■ AIM OF THE TASK
Present everything from the first of the rows down to the one containing "scientific name: Fallopia convolvulus", that one included, as a numbered list, leaving out any blank lines.

■ Lines of data
..........
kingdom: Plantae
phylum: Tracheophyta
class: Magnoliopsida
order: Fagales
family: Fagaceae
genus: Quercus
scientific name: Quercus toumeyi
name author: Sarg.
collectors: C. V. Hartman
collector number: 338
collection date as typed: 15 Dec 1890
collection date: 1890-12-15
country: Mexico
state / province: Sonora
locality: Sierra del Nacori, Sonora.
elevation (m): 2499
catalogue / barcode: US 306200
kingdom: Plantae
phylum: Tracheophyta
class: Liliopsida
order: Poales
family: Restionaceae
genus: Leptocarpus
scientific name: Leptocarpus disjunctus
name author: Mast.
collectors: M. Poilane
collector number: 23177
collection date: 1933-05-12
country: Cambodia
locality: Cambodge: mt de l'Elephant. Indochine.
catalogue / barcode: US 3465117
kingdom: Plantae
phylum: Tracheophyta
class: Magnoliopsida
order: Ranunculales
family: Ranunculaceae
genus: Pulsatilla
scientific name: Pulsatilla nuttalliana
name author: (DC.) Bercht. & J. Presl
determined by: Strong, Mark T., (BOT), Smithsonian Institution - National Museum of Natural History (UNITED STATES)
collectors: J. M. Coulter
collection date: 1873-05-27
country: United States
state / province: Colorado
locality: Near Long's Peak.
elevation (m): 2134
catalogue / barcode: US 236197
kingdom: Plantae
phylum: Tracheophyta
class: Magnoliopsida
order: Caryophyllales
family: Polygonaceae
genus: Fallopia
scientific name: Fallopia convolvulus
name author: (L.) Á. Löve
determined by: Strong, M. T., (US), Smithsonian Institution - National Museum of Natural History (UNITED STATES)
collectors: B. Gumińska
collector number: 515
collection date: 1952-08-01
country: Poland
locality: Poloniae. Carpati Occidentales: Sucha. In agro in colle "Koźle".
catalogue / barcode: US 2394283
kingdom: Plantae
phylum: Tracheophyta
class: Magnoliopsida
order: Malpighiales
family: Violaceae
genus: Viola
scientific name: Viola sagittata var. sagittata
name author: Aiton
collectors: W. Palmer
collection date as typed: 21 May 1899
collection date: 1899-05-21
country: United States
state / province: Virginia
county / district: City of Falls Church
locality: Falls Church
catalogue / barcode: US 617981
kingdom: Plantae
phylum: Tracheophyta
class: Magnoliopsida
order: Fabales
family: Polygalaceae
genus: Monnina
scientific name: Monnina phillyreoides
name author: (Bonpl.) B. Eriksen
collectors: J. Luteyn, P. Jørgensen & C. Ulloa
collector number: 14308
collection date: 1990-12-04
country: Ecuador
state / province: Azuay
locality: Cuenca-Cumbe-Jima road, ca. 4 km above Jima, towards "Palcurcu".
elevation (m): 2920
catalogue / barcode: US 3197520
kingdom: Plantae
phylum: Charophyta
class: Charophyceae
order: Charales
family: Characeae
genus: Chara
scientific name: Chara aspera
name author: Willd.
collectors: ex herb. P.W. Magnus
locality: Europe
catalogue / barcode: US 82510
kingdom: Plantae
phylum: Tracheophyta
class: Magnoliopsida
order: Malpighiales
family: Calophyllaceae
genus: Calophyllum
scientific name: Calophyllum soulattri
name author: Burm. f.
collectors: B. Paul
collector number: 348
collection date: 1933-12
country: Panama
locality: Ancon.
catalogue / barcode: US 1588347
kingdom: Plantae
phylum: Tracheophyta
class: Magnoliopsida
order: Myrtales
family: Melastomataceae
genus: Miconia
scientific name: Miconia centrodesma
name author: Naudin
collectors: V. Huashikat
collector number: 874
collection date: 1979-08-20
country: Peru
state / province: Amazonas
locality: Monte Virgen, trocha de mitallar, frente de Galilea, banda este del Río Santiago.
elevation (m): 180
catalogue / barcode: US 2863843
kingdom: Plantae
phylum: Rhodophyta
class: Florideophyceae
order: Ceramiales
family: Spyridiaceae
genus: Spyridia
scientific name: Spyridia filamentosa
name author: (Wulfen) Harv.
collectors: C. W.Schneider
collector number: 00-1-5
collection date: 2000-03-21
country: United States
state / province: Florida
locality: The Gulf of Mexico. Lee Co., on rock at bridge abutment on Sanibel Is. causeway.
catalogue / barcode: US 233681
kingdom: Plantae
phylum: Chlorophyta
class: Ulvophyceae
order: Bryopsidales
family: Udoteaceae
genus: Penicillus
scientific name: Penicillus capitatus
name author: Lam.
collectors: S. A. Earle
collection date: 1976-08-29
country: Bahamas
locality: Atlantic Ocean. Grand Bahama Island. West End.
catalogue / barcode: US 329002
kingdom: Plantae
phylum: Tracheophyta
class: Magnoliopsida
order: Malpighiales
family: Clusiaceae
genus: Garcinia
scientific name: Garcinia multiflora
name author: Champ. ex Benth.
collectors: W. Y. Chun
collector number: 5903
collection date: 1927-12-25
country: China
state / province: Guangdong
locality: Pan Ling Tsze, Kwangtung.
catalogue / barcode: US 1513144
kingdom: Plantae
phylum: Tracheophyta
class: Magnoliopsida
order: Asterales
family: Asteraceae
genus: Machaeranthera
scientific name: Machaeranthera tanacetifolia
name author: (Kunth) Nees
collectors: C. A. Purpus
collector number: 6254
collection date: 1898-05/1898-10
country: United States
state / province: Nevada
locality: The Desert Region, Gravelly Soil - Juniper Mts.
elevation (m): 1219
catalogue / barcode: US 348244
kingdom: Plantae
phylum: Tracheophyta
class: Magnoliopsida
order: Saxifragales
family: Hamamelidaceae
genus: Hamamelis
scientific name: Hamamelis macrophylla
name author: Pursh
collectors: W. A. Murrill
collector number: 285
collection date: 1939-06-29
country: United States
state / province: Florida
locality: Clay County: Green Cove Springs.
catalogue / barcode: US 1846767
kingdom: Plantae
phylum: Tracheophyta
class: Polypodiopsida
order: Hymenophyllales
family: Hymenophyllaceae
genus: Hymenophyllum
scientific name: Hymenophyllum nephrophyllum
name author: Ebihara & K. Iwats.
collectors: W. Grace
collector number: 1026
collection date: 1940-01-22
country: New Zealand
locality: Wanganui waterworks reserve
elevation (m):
..........
■ OUTPUT BELOW
1. kingdom: Plantae
2. phylum: Tracheophyta
3. class: Magnoliopsida
4. order: Fagales
5. family: Fagaceae
6. genus: Quercus
7. scientific name: Quercus toumeyi
8. name author: Sarg.
9. collectors: C. V. Hartman
10. collector number: 338
11. collection date as typed: 15 Dec 1890
12. collection date: 1890-12-15
13. country: Mexico
14. state / province: Sonora
15. locality: Sierra del Nacori, Sonora.
16. elevation (m): 2499
17. catalogue / barcode: US 306200
18. kingdom: Plantae
19. phylum: Tracheophyta
20. class: Liliopsida
21. order: Poales
22. family: Restionaceae
23. genus: Leptocarpus
24. scientific name: Leptocarpus disjunctus
25. name author: Mast.
26. collectors: M. Poilane
27. collector number: 23177
28. collection date: 1933-05-12
29. country: Cambodia
30. locality: Cambodge: mt de l'Elephant. Indochine.
31. catalogue / barcode: US 3465117
32. kingdom: Plantae
33. phylum: Tracheophyta
34. class: Magnoliopsida
35. order: Ranunculales
36. family: Ranunculaceae
37. genus: Pulsatilla
38. scientific name: Pulsatilla nuttalliana
39. name author: (DC.) Bercht. & J. Presl
40. determined by: Strong, Mark T., (BOT), Smithsonian Institution - National Museum of Natural History (UNITED STATES)
41. collectors: J. M. Coulter
42. collection date: 1873-05-27
43. country: United States
44. state / province: Colorado
45. locality: Near Long's Peak.
46. elevation (m): 2134
47. catalogue / barcode: US 236197
48. kingdom: Plantae
49. phylum: Tracheophyta
50. class: Magnoliopsida
51. order: Caryophyllales
52. family: Polygonaceae
53. genus: Fallopia
54. scientific name: Fallopia convolvulus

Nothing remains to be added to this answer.